▶ _PROMPT 1_:
Check each statement against the text on the image of God, answer yes or no, and quote the words of the text that decide it: (a) God fixed His throne in all of creation. (b) The sagacious soul found rest only in the Lord. (c) The St Athanasius passage says the handiwork of God was in process of dissolution.
▶ _PROMPT 2_:
From the St Macarius passage in the text on the image of God, list every action it says God took toward man.
▶ _PROMPT 3_:
Reproduce the portion of the text on the image of God starting at "Image of God/Anthropology" and ending at "man alone. (Homilies)".

▶ _DOCUMENT SEGMENT_:

Image of God/Anthropology

ST MACARIUS THE GREAT

  • But in none of them does God find rest. All the creation is governed by Him; and yet He did not fix His throne in them, or establish communion with them, but was well pleased with man alone, entering into communion with him, and resting him. Seest thou the kinship of God with man, and of man with God? Therefore the sagacious and prudent soul, after going the round of all created things, found no rest for herself, except in the Lord; and the Lord was well pleased in nothing except in man alone. (Homilies)

Intellect and reason

ST ATHANASIUS

  • For this cause, then, death having gained upon men, and corruption abiding upon them, the race of man was perishing; the rational man made in God's image was disappearing, and the handiwork of God was in process of dissolution. (On the incarnation of the Word)

▶ _COLLECTED DATA_:
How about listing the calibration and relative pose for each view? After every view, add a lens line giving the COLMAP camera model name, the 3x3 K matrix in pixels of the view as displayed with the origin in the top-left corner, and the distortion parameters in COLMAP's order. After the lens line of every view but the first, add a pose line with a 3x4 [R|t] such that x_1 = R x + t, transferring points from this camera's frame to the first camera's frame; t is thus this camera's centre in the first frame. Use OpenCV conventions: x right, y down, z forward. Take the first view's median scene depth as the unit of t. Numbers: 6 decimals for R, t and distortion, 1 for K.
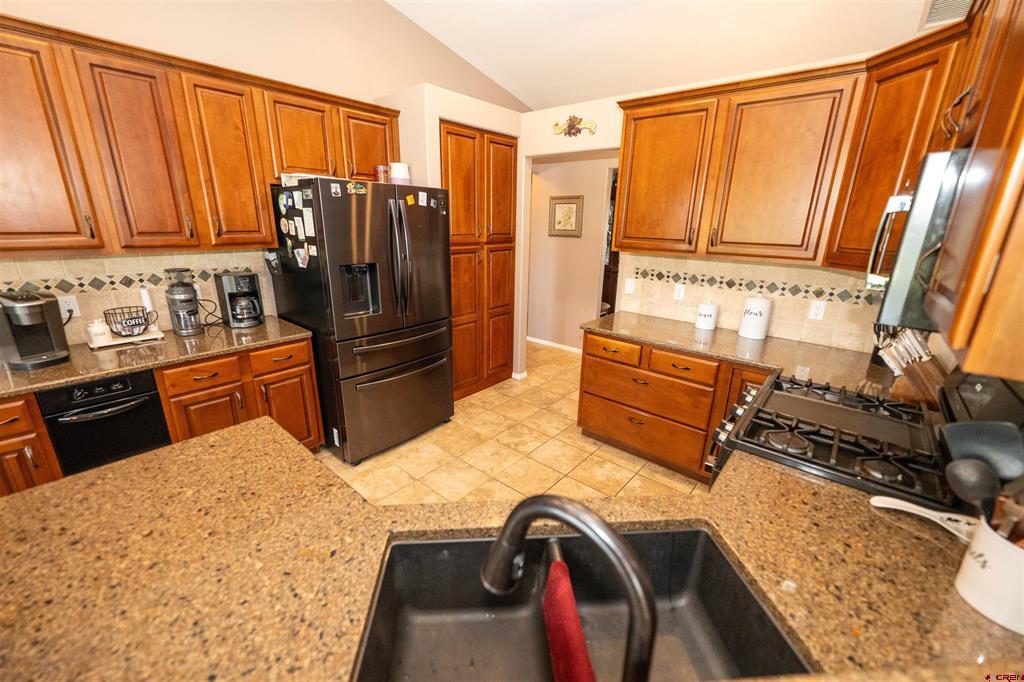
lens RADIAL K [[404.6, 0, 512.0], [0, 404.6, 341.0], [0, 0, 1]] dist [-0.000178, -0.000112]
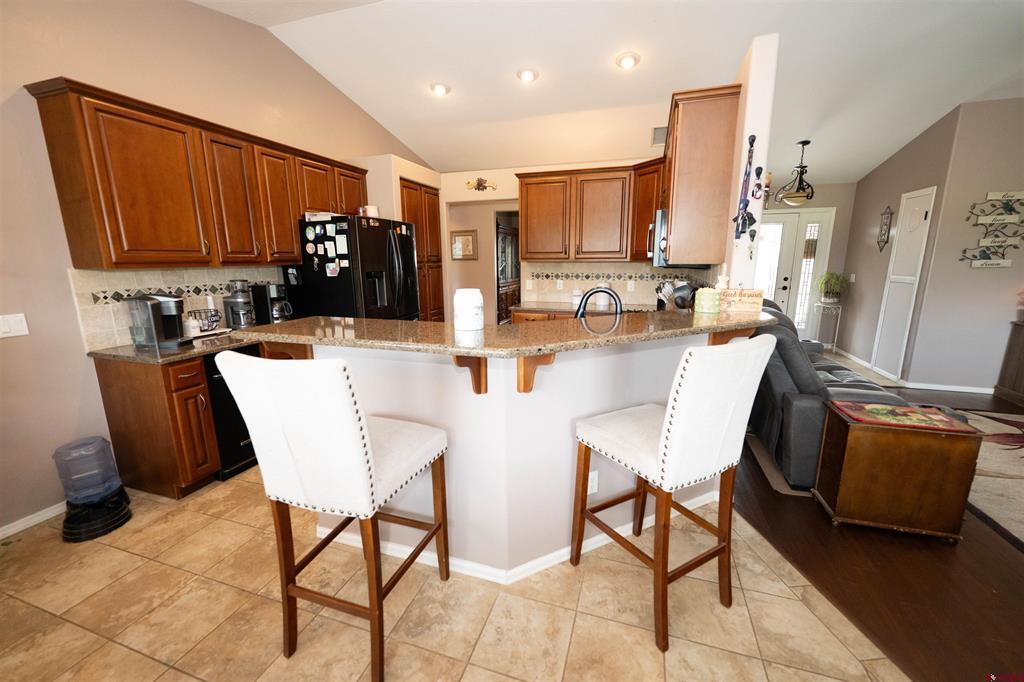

▶ _RESPONSE AREA 1_:
(a) No: "He did not fix His throne in them"
(b) Yes: "found no rest for herself, except in the Lord"
(c) Yes: "the handiwork of God was in process of dissolution"

▶ _RESPONSE AREA 2_:
- was well pleased with man alone
- entering into communion with him
- resting him

▶ _RESPONSE AREA 3_:
Image of God/Anthropology

ST MACARIUS THE GREAT

  • But in none of them does God find rest. All the creation is governed by Him; and yet He did not fix His throne in them, or establish communion with them, but was well pleased with man alone, entering into communion with him, and resting him. Seest thou the kinship of God with man, and of man with God? Therefore the sagacious and prudent soul, after going the round of all created things, found no rest for herself, except in the Lord; and the Lord was well pleased in nothing except in man alone. (Homilies)